Le roman en cours est en réalité terminé, mais je ne peux m'empêcher d'évoquer la dernière étape de Grand-Regard et le crépuscule, se déroulant au cours des dernières années de la décennie 1940 jusqu'au décès de la femme.
Beaucoup d'épreuves dans la vie de Grand-Regard, dont les décès de son frère Arthur, de sa grande amie Émilienne et de son époux Donatien. Autre épreuve : la femme devient peu à peu aveugle.
Par contre : des flots d'amour autour d'elle, surtout ceux de ses enfants, de ses amies survivantes Violette et Anita. Adèle, approchant de ses 40 ans, retourne vivre chez ses parents, ce qui les ravit beaucoup. Les idées d'Adèle se muliplient, sachant que le bonheur de sa mère, créer, efface les larmes. Par exemple, Adèle fait appel à une petite-fille adolescente, Hélène, comme secrétaire de sa mère. Elle écrit ce que la femme raconte et ne peut pas écrire elle-même. De plus, Grand-Regard arrive encore à dessiner, même en ne voyant presque pas le papier devant elle.
La manipulatrice Adèle, aidée par son frère et sa soeur (jumeaux), ainsi qu'Hélène et une autre petite-fille, Anne, se sert de sa renommée de romancière et de ses feuilletons radiophoniques, fonde sa maison d'éditions dans le seul but de faire connaitre le talent de sa mère. Elle investit dans la production d'une émission de télévision pour enfants, où une comédienne racontera les fables et contes créés par Grand-Regard.
Malgré les larmes et la tristesse, grâce à Adèle, Anne et Hélène, les jumeaux, Grand-Regard se sent heureuse, découvrant même de nouveaux aspects de sa vie dûs à sa cécité. Par exemple, que les autres sens prennent la relève de la vision disparue pour compenser, par le son, le toucher, l'odeur.
Grand-Regard mourra en novembre 1954, à 74 ans, et vivra une agonie très, très hors de l'ordinaire, que je vais vous présenter sous peu.

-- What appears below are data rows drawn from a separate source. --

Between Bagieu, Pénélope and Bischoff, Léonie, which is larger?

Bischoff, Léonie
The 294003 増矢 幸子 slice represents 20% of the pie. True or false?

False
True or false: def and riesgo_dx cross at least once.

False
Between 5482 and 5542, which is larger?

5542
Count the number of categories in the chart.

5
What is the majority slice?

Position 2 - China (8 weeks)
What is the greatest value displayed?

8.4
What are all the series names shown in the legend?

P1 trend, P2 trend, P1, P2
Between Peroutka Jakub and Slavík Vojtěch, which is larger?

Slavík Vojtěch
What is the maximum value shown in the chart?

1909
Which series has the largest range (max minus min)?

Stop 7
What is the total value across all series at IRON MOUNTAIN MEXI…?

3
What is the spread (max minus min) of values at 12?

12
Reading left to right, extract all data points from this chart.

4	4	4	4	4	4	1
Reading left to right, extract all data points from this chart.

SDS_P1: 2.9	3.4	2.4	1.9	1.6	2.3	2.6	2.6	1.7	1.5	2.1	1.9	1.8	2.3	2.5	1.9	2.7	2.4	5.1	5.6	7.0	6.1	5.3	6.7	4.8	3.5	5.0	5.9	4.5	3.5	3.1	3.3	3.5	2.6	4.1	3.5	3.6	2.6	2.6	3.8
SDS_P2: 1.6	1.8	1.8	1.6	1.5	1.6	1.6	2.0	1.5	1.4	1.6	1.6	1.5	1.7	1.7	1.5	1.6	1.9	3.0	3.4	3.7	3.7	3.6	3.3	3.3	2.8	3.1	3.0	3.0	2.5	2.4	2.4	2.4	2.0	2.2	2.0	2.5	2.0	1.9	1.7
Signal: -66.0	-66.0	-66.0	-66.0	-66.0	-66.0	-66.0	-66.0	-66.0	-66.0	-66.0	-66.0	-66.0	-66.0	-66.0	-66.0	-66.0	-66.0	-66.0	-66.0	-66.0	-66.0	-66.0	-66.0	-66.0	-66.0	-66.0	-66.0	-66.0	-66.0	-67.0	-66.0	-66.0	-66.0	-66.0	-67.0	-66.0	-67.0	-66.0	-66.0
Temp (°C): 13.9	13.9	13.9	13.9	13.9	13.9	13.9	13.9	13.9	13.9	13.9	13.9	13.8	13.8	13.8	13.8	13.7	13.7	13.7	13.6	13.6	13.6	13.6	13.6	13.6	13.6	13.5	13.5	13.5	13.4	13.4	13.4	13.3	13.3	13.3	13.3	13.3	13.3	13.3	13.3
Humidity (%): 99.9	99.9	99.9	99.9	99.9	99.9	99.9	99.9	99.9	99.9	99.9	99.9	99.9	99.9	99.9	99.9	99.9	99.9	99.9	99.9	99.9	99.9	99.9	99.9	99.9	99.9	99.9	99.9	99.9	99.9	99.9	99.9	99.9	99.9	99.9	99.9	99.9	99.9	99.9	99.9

L'extrait : à quelques semaines de devenir aveugle, Grand-Regard pose le geste suivant :
En sortant du café, Madeleine regarde attentivement autour d'elle. « Je n’aurais jamais pensé que je trouverais belle une rue pleine d’automobiles. » La réflexion allait avoir une suite innatendue, alors que Madeleine s’attable avec une toile vierge, les tubes à sa portée et lentement, très lentement, elle produit une toile étonnante avec, à droite, cette rue mouvementée, dont l’image, vers la gauche, devient brouillard, puis très floue, avant de se terminer dans le noir le plus opaque. Puis la femme a déposé les tubes et les pinceaux dans un petit sac, demandant aux siens de donner le tout à qui le voudra. Ce fut la dernière peinture signée GR et les enfants Dupont, en la voyant, ont essuyé des larmes, sachant ce que leur mère a voulu représenter.